--- Task details ---
Resume the text about the National Reference Laboratory for milk and milk products, picking up right after its last sentence.

--- Text ---
--

RIKILT is a National Reference Laboratory (NRL) for raw milk and dairy products. There are many threats to food safety in milk and milk products. This industry is therefore well monitored in the EU. The NRL for milk and milk products is one of the few matrices which has a horizontal structure, it focusses on the matrix instead of specific threats to food safety. The National Reference Laboratory safeguards the quality of official analyses of milk and milk products in the Netherlands.
RIKILT is a National Reference Laboratory for milk and milk products. RIKILT safeguards the quality of the official analyses carried out in the Netherlands. RIKILT assures the quality of the official analyses carried out in the Netherlands, in milk products also via NRL Veterinary Medicines (antibiotics and anthelmintics), Pesticides, Dioxins and PCBs, Heavy metals and Mycotoxins.
The NRL Milk and Milk products also focusses on 3 specific areas:
Total aerobic count. This figure stands for the microbiological quality of the milk. Although the majority of bacteria in raw milk do not pose a problem to consumer health, a high count is a sign of inadequate compliance with hygiene rules for that batch of milk.
Somatic cell count. This figure stands for the number of mammary cells in the milk, which can be found in the milk if the cow is suffering from mastitis. A high somatic cell count is not good for the quality of the milk, but is also an indication that the animal’s welfare is not optimal.

--

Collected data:
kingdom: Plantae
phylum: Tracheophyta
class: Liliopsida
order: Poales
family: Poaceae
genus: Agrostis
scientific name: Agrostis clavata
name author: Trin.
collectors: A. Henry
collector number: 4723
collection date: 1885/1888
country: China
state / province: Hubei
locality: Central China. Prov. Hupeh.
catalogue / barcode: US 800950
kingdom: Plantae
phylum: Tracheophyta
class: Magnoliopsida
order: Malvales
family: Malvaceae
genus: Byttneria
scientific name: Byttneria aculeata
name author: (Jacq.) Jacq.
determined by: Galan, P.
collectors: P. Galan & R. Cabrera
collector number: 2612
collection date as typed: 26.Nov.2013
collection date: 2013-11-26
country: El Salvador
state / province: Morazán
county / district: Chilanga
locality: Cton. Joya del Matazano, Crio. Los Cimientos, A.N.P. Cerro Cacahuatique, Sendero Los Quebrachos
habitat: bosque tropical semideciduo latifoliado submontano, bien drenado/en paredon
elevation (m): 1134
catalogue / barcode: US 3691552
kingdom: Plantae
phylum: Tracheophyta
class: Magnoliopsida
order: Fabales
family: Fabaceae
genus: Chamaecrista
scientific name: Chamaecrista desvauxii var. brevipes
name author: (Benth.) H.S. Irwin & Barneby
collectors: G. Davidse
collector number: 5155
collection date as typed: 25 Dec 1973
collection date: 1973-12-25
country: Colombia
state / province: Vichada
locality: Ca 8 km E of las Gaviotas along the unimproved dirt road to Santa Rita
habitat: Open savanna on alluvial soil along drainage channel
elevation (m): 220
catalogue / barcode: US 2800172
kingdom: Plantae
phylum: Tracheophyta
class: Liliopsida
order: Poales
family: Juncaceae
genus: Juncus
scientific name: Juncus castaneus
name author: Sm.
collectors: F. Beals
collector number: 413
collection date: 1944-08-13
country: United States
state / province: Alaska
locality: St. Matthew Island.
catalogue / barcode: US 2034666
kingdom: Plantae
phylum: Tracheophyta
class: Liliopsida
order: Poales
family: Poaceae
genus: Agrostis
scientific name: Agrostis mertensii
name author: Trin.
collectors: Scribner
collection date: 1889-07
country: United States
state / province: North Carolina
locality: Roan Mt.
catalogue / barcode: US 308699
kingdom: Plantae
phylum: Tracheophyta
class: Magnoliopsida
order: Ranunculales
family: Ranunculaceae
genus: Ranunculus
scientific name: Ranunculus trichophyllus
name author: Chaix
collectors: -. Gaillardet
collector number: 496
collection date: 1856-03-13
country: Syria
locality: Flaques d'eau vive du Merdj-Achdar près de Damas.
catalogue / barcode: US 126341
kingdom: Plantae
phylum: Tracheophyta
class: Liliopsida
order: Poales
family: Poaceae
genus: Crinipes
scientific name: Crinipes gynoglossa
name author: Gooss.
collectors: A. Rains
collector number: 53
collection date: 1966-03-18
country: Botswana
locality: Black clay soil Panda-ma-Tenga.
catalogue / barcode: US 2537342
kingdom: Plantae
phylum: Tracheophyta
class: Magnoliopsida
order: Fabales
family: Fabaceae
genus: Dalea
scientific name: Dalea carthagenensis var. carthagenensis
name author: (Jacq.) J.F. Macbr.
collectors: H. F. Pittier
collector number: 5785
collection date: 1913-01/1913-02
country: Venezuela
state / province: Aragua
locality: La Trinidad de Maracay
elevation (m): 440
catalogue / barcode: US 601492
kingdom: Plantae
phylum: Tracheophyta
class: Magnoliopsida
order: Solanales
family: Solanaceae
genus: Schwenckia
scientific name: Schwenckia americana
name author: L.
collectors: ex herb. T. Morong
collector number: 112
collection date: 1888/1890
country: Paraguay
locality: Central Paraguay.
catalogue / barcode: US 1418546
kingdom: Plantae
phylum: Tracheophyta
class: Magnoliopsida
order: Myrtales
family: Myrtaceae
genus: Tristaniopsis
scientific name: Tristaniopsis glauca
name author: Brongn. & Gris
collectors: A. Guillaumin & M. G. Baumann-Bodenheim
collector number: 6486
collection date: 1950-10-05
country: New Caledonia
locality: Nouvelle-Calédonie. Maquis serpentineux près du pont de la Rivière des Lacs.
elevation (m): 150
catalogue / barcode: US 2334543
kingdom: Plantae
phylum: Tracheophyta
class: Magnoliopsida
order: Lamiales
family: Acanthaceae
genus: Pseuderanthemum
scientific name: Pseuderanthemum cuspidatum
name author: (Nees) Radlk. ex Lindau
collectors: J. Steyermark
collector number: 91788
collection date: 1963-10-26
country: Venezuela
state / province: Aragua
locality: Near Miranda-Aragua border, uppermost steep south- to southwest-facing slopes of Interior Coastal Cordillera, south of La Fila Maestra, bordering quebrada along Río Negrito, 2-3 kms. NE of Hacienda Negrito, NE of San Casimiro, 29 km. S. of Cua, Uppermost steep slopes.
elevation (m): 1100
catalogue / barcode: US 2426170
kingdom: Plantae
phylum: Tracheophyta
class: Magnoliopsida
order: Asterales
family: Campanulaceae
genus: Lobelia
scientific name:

--

--- Written answer ---
Phosphatase. Alkaline phosphatase is an enzyme that that naturally occurs in milk. In general, the heating of products leads to the denaturation of enzymes: loss of activity. The special thing about phosphatase is that a heat treatment which corresponds with the demands for pasteurisation ensures that this enzyme is (nearly) totally inactivated. Thus the milk can be measured to see whether a producer has pasteurised the milk in the correct way. In addition, one can see whether farmer’s cheese has really been made with non-pasteurised milk, as is required for such cheese.
Maximum permitted values
For these three areas, a maximum permitted values have been established ((EC) No 853/2004).
There are reference methods which stipulate how te maximum permitted value must be determined. The harmonised reference methods ensure similar results throughout the EU. These reference methods are also so robust that norm exceedance can always be found if the relevant batch is analysed using the reference method.
The NRL monitors the quality of the official analyses in the Netherlands, and updates the reference methods. The NRL milk and dairy products does this in close cooperation with other European NRLs and the EU-RL.